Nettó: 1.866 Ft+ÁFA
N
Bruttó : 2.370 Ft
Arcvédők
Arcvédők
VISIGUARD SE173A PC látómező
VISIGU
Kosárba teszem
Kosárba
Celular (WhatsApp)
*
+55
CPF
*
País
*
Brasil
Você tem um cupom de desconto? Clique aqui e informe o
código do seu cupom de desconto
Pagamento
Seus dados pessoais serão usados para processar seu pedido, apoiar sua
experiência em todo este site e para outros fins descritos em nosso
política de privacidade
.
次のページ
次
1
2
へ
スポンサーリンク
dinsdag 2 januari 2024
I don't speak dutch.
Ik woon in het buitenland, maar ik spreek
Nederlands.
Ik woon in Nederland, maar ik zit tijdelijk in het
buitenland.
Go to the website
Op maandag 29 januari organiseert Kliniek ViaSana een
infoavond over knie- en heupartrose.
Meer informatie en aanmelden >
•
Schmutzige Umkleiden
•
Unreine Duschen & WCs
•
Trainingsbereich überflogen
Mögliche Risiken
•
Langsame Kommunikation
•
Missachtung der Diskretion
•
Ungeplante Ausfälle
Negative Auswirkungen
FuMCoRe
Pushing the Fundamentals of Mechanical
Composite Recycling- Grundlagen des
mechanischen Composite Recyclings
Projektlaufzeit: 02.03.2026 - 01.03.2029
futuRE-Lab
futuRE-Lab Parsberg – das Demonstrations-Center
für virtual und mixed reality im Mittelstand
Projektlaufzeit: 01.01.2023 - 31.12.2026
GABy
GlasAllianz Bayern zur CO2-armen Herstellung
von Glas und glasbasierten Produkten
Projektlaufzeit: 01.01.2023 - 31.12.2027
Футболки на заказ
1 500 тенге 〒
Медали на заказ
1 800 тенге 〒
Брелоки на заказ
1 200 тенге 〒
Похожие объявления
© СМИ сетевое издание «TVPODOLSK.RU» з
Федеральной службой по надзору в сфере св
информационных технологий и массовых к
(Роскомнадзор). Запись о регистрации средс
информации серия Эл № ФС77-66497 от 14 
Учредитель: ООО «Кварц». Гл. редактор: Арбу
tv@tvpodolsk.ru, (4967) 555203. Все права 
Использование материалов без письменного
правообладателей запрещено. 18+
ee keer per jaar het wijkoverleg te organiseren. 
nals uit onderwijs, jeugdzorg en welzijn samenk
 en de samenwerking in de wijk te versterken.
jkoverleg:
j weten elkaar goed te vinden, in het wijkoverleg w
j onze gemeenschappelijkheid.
--------------------------------------------------
If a line above holds the string "заказ", copy it out.

Футболки на заказ
Медали на заказ
Брелоки на заказ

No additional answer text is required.